**Objetivo da tarefa**
Segundo o texto sobre a linguiça frescal, qual é o teor máximo de umidade permitido no produto?

**Texto apresentado**
- - -

Introdução
A linguiça frescal representa o principal produto industrializado derivado da carne suína consumido no Brasil, embora ainda seja incipiente seu padrão de identidade no país (OLIVEIRA; ARAÚJO; BORGO, 2005). O produto deve apresentar no máximo 70% de umidade, até 30% de gordura e no mínimo 12% de proteína (BRASIL, 2000).
Um dos aspectos mais importantes relacionados com a linguiça frescal está associada à sua elaboração. Quando a carne é moída e conseqüente exposta ao ar, esta torna-se muito vulnerável a desenvolver uma maior oxidação lipídica (MORRISSEY et al., 1998), que compromete sua qualidade nutricional e sensorial, gerando componentes tóxicos que podem oferecer riscos à saúde do consumidor (LEE; HENDRICKS, 1995; GHIRETTI et al., 1997).
Neste sentido, a utilização de compostos antioxidantes poderia reduzir estes efeitos deletérios, sendo os antioxidantes naturais atualmente mais valorizados para este fim (COSTA, 2005).
O ácido fítico ou inositol hexafosfato, presente em diversos cereais, representa um potente agente antioxidante natural (GRAF; EATON, 1990; EMPSON; LABUZA; GRAF, 1991; LEE; HENDRICKS, 1995). Sua ação está relacionada à quelação do ferro, um mineral catalisador da oxidação lipídica, presente em alta concentração na carne suína. Segundo Ghiretti et al. (1997), no salame Milano e na mortadela o ácido fítico exógeno (adicionado no produto durante sua elaboração) pode ser uma alternativa ao uso do ascorbato sódico para a preservação das características de cor e estabilidade lipídica.
Veiculado principalmente através dos grãos, o ácido fítico endógeno (administrado para o animal através da ração) demonstrou também efeitos positivos na prevenção da oxidação lipídica da carne de suínos alimentados com rações à base de milho, farelo de soja e alta inclusão de farelo de gérmen de milho desengordurado (FGMD), um co-produto da indústria de extração do óleo do milho que contém elevados níveis de ácido fítico (HARBACH et al., 2007).
Todavia, o aproveitamento do ácido fítico dietético pelos monogástricos ainda gera polêmica, não obstante Seynaeve et al. (1999) terem indicado que os animais de estômago simples apresentam satisfatória absorção do ácido fítico, que se acumula principalmente no tecido muscular (SAKAMOTO; VUCENIK; SHAMSUDDIN, 1993).

- - -

**Material fornecido**

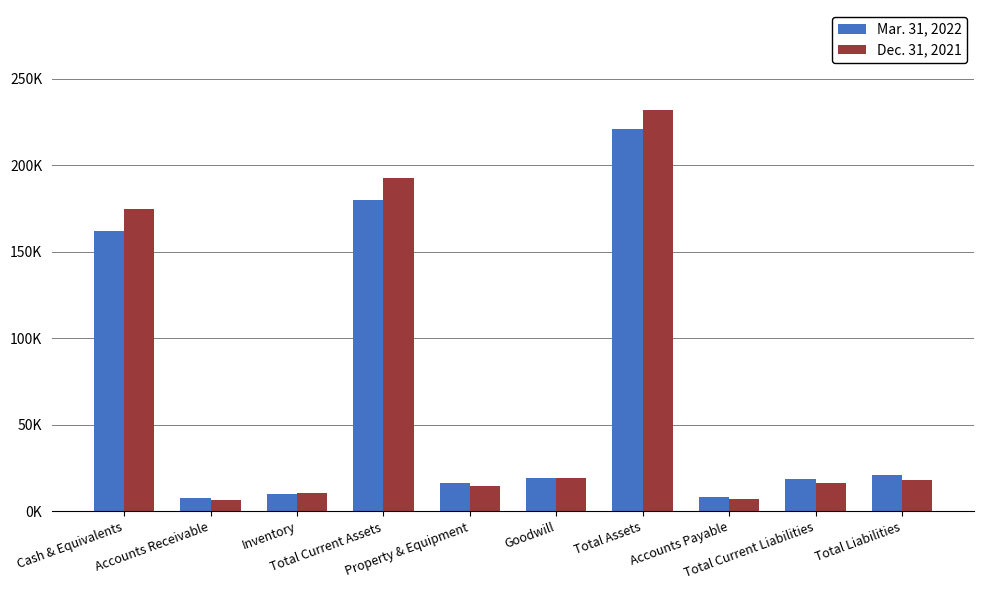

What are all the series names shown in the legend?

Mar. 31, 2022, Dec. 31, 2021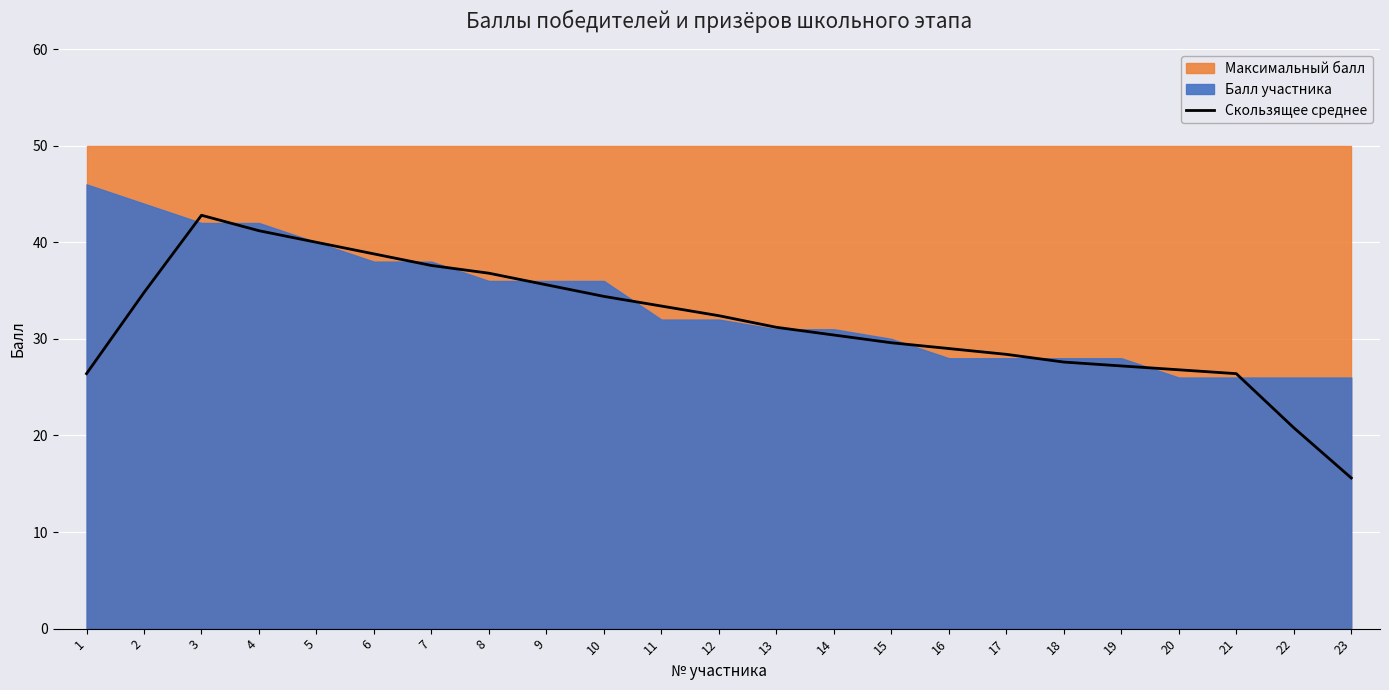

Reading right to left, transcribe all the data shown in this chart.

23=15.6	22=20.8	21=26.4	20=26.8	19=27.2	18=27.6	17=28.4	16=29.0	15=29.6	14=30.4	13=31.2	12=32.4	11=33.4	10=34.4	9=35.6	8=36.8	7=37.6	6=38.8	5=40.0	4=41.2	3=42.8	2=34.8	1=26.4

- - -

**Resposta do exercício**
No máximo 70% de umidade.